The DVD features commentary by Paul Schrader, his first such audio track, guided and prodded by critic Maitland McDonagh, who does her best to draw the director out of his long silences and launch him into his fascinating production stories. --Sean Axmaker
Customer Reviews
a sobering movie
Well, I love Schrader and his moralistic style, to begin with. But anyway, Blue Collar has held up pretty well through the years, despite the changing face of the American workplace. It's a great movie, an American classic.
Well directed and acted!
This is as real as real can get far as life on the assembly line in the Motor City went. Richard, Yaphett and Harvey along with the other actors in this movie did a superb job portraying the blue collar working men inside of the factory plants. The way corruption in the union was exposed was on point. This is definitely one of Richard Pryor's best films. It ranks in the top three in my book.
Good to nearly the last drop
I had heard good things about "Blue Collar" and the movie generally lived up to that praise. I was reminded how profane Richard Pryor was but I was also reminded that he had a special talent that his mimicers never did. I could handle it but I had to turn it down so that my wife and son couldn't hear the twelve letter words in the other room.
I liked the way the plot developed but I didn't care for the way it ended. We get the general layout through a series of scenes that show three men who work at an auto plant in Detroit. They are stressed at home financially, at work intellectually, and by their union frustratingly. One of the three gets an idea about how they could make a killing and stick it to their union at the same time. The plan backfires but an incriminating union ledger falls in their lap. They seek to cash in on the ledger.

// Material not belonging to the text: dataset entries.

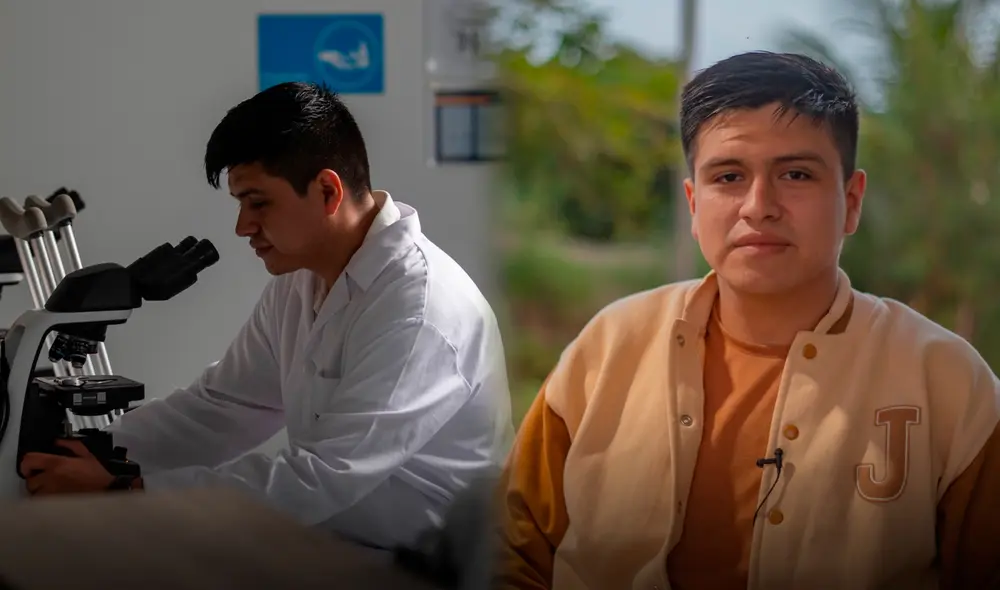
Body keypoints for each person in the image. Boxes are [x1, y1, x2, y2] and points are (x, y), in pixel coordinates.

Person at [493, 51, 1000, 589]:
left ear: (851, 201)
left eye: (796, 174)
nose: (758, 206)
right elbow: (512, 552)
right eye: (729, 176)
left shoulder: (945, 380)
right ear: (693, 203)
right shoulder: (609, 348)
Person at [18, 81, 514, 551]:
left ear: (327, 192)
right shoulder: (300, 282)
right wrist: (92, 450)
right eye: (240, 203)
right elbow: (221, 408)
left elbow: (321, 476)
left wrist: (127, 490)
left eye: (258, 203)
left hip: (429, 566)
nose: (242, 227)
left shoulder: (418, 308)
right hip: (339, 544)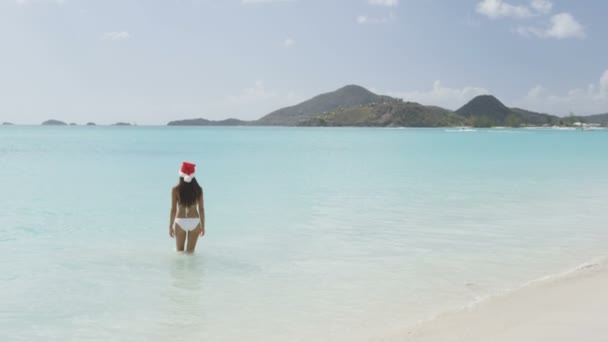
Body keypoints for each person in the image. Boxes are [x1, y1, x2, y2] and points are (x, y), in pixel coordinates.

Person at [169, 161, 205, 253]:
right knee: (190, 254)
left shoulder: (175, 189)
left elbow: (173, 210)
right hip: (195, 221)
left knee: (179, 253)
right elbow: (201, 209)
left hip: (180, 221)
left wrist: (170, 226)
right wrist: (203, 226)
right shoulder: (198, 190)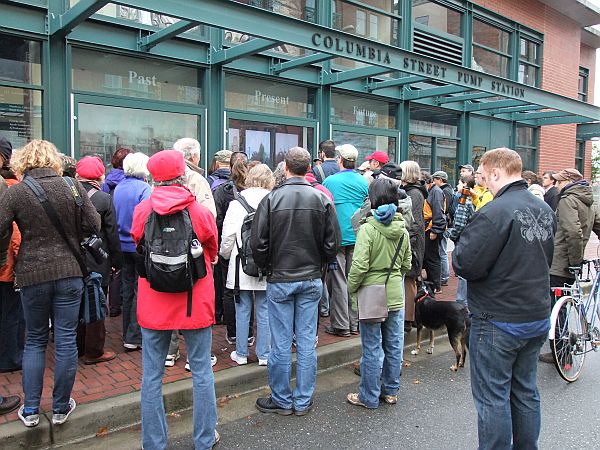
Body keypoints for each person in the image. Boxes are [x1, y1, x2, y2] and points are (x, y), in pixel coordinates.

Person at [453, 148, 556, 450]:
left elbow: (465, 264)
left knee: (493, 396)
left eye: (484, 176)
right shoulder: (544, 209)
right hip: (536, 314)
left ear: (496, 172)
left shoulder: (494, 212)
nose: (483, 182)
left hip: (498, 319)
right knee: (525, 391)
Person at [0, 140, 101, 427]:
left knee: (34, 339)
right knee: (66, 338)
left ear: (23, 161)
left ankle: (31, 408)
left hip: (32, 274)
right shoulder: (72, 186)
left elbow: (0, 229)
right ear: (53, 159)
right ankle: (59, 407)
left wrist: (4, 257)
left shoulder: (16, 192)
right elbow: (94, 225)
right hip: (70, 271)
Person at [131, 150, 219, 449]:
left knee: (151, 376)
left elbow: (137, 242)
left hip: (154, 298)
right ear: (183, 175)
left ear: (153, 178)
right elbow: (211, 250)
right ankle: (204, 439)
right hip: (194, 298)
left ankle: (154, 443)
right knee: (201, 371)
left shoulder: (142, 210)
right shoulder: (200, 212)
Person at [251, 147, 340, 416]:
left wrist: (267, 266)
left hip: (280, 277)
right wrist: (321, 263)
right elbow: (332, 243)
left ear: (286, 168)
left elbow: (258, 243)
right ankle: (302, 400)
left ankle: (281, 399)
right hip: (310, 277)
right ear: (308, 169)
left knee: (280, 343)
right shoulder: (321, 198)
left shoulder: (271, 199)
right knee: (305, 341)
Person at [346, 178, 411, 409]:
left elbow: (359, 265)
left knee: (372, 347)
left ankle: (369, 396)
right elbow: (407, 263)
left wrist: (351, 286)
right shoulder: (402, 228)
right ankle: (391, 391)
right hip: (395, 291)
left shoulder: (367, 228)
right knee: (393, 344)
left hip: (371, 293)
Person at [539, 168, 600, 363]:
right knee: (562, 304)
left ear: (569, 181)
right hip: (569, 263)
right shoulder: (588, 201)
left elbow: (573, 232)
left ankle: (561, 352)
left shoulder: (568, 200)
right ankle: (563, 349)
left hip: (560, 262)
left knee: (557, 307)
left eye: (559, 181)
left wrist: (575, 260)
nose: (556, 185)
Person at [220, 164, 274, 366]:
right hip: (266, 262)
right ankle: (264, 354)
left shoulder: (237, 203)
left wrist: (225, 254)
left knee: (242, 308)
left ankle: (241, 353)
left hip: (240, 263)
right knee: (265, 309)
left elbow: (228, 236)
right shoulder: (274, 200)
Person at [75, 156, 122, 365]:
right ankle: (93, 350)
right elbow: (112, 234)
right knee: (96, 302)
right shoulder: (104, 198)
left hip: (73, 258)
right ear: (99, 176)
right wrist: (116, 261)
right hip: (97, 258)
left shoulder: (67, 194)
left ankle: (77, 346)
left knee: (75, 303)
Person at [323, 144, 369, 337]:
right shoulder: (364, 181)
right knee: (356, 279)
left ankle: (341, 324)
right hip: (359, 235)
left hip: (338, 236)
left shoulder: (330, 181)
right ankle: (355, 322)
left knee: (339, 281)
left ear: (340, 159)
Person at [213, 153, 254, 346]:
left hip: (229, 245)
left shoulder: (222, 191)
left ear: (230, 168)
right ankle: (248, 332)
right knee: (251, 289)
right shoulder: (254, 192)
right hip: (251, 247)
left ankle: (233, 332)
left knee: (229, 290)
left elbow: (217, 220)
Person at [113, 152, 151, 351]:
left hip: (122, 245)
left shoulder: (119, 187)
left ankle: (127, 333)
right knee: (140, 290)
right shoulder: (144, 189)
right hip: (138, 245)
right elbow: (147, 218)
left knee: (127, 289)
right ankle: (135, 336)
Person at [0, 137, 24, 374]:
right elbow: (15, 234)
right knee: (11, 313)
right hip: (6, 265)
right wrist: (20, 261)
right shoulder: (12, 189)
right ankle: (9, 358)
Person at [101, 147, 133, 318]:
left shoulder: (107, 180)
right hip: (129, 234)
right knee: (127, 274)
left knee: (115, 271)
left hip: (113, 229)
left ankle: (113, 305)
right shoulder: (129, 182)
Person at [399, 160, 426, 332]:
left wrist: (405, 238)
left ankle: (408, 318)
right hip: (413, 241)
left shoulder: (414, 193)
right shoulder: (414, 191)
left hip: (412, 243)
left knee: (409, 279)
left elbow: (415, 223)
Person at [445, 175, 476, 307]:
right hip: (471, 238)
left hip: (464, 239)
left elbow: (459, 224)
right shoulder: (473, 200)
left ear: (465, 185)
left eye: (459, 183)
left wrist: (452, 235)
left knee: (463, 273)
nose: (457, 186)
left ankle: (462, 303)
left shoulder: (464, 202)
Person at [173, 138, 217, 217]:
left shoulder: (163, 176)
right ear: (193, 156)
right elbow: (209, 213)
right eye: (199, 155)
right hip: (190, 224)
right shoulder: (196, 179)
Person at [422, 172, 446, 294]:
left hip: (431, 228)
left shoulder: (436, 192)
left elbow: (438, 212)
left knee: (433, 258)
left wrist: (435, 230)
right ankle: (432, 283)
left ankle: (436, 285)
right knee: (428, 257)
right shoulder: (432, 191)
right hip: (428, 227)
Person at [432, 171, 453, 287]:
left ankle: (444, 277)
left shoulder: (445, 191)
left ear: (440, 180)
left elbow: (444, 209)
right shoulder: (447, 190)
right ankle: (443, 276)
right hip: (446, 224)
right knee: (442, 251)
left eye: (435, 179)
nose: (433, 182)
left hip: (445, 225)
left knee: (442, 252)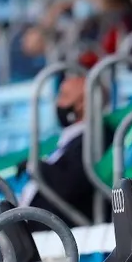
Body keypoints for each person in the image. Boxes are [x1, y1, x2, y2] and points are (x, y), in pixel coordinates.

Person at [16, 73, 112, 232]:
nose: (58, 103)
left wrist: (35, 166)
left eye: (64, 96)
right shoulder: (74, 138)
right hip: (39, 225)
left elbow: (69, 185)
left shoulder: (96, 138)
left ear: (83, 103)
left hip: (58, 230)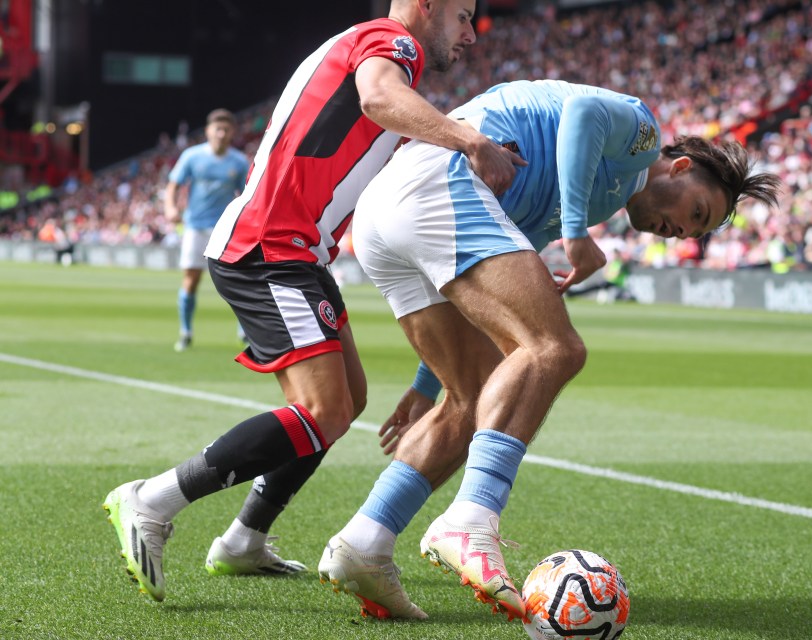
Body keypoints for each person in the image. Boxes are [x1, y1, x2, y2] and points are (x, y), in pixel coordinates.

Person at [103, 0, 523, 604]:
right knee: (324, 409)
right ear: (425, 5)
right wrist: (470, 141)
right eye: (462, 17)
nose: (470, 35)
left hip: (298, 250)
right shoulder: (391, 44)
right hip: (270, 244)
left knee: (347, 400)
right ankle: (152, 499)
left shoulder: (374, 50)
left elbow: (369, 130)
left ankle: (245, 538)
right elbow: (378, 98)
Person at [318, 79, 781, 620]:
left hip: (390, 216)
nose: (680, 232)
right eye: (696, 213)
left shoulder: (594, 193)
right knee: (555, 348)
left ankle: (364, 543)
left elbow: (494, 283)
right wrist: (576, 232)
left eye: (693, 233)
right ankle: (472, 517)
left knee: (471, 399)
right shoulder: (643, 135)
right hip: (440, 182)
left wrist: (427, 386)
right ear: (678, 170)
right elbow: (583, 112)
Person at [164, 108, 249, 352]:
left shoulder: (239, 161)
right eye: (217, 129)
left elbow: (246, 194)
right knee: (191, 280)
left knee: (238, 279)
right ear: (209, 131)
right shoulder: (192, 156)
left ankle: (244, 332)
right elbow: (173, 184)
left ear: (232, 132)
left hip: (225, 229)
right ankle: (185, 332)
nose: (221, 133)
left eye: (226, 129)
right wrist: (170, 207)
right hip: (195, 226)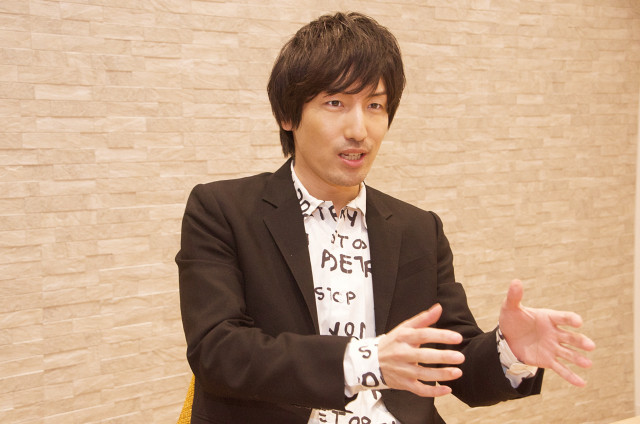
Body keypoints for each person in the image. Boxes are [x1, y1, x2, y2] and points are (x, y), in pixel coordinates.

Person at [176, 11, 595, 424]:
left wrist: (509, 350)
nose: (359, 130)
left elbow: (454, 361)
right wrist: (366, 361)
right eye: (335, 103)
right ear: (288, 116)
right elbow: (218, 351)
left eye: (375, 105)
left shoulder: (417, 229)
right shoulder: (223, 210)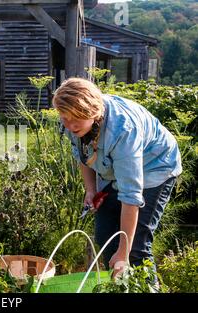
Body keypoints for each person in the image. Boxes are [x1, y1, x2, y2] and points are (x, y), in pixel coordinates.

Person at [52, 78, 182, 277]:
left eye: (74, 119)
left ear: (93, 113)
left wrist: (123, 253)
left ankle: (146, 287)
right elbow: (83, 154)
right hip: (115, 169)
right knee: (106, 236)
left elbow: (131, 196)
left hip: (155, 166)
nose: (68, 125)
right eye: (64, 118)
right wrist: (90, 189)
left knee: (135, 246)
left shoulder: (122, 130)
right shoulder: (74, 124)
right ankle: (118, 286)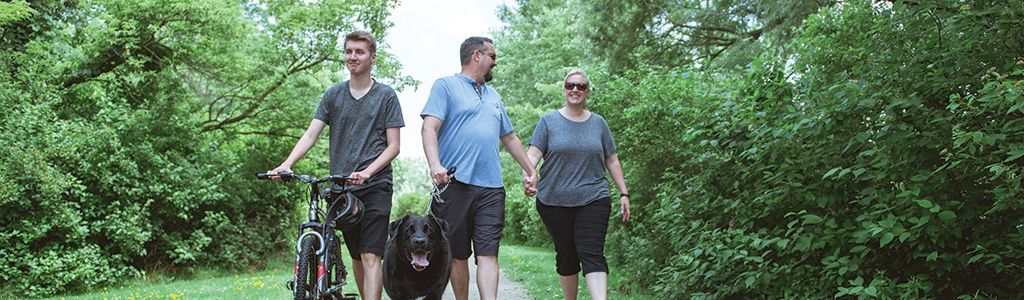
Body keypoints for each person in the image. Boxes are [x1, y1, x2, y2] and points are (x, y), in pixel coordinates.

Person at [268, 30, 402, 300]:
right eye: (349, 51)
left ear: (372, 57)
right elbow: (310, 134)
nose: (353, 56)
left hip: (375, 184)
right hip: (342, 189)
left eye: (359, 52)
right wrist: (287, 163)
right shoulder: (333, 95)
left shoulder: (386, 96)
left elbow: (394, 146)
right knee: (355, 254)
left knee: (370, 253)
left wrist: (366, 172)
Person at [420, 36, 538, 300]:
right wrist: (434, 164)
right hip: (454, 185)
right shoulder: (445, 86)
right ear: (477, 55)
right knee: (457, 254)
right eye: (492, 56)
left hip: (491, 188)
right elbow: (429, 127)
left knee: (488, 253)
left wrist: (531, 169)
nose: (495, 62)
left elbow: (508, 137)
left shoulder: (493, 95)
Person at [522, 69, 631, 300]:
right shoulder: (548, 121)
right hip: (553, 200)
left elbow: (611, 159)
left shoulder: (599, 124)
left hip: (594, 197)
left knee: (591, 251)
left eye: (581, 86)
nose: (575, 89)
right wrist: (528, 174)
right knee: (567, 255)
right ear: (564, 90)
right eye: (570, 85)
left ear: (587, 92)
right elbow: (532, 155)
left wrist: (624, 193)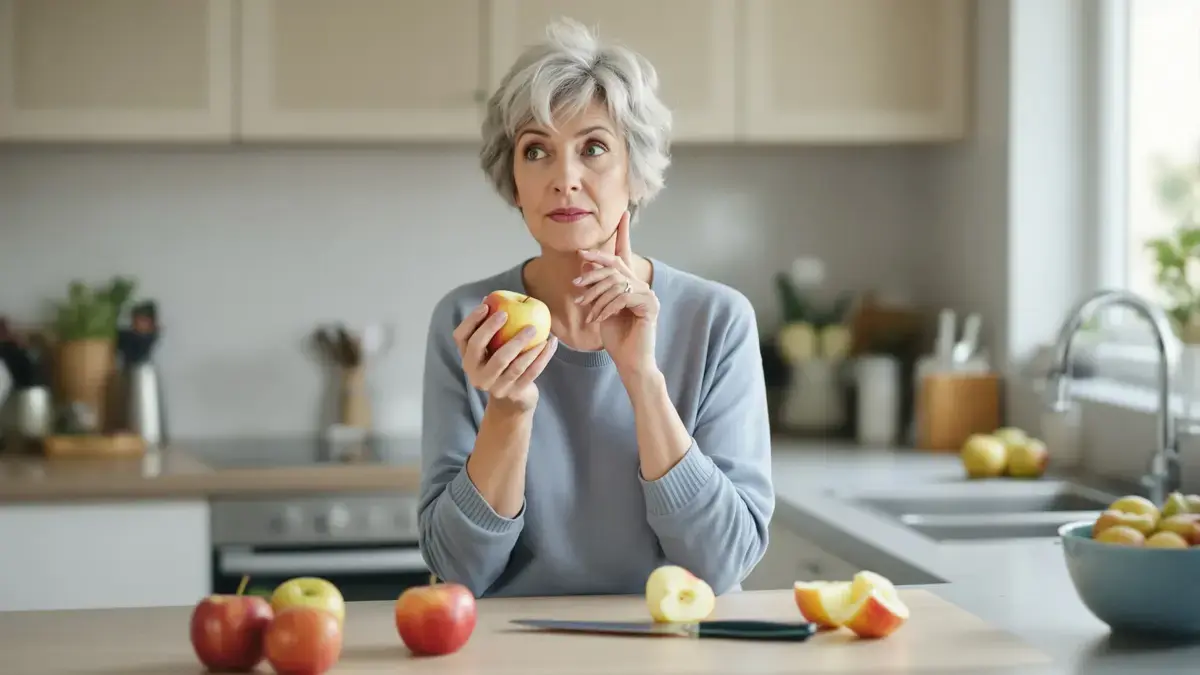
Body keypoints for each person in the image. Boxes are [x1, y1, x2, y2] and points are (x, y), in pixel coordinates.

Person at [417, 18, 775, 598]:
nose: (564, 179)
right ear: (512, 177)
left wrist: (641, 378)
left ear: (635, 171)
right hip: (518, 651)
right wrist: (508, 410)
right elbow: (459, 573)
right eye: (537, 151)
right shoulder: (468, 321)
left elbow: (723, 564)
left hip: (675, 648)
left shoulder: (719, 321)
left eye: (594, 148)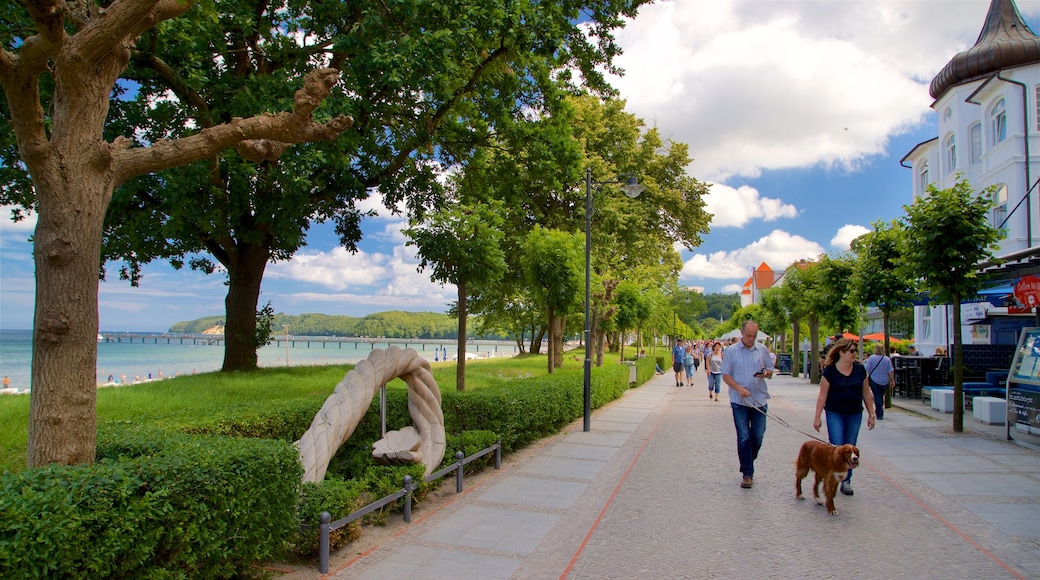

"Blue Collar" gives a depressing look at assembly-line workers. Work is hard, pay is cheap and no one seems to understand their plight. However, I had been under the impression an auto worker's job was top of the line assembly line work. High pay and benefits are what I understand the job to be. Anyway, that isn't to say that life's not still a struggle for these guys but I felt I was asked to sympathize a bit too much with their economic circumstances. However, what left me really disappointed was the clumsy way the writer and director handled the possibilities of the union ledger. I thought a different direction on that subject could have made for a much improved movie. However, I felt that the writer and director took their characters and sacrificed our investment in them to make a political point that made for a weaker ending. I don't have to have a happy ending but I wanted something more than I got. It was fun along the way but the film ran out of gas at the end.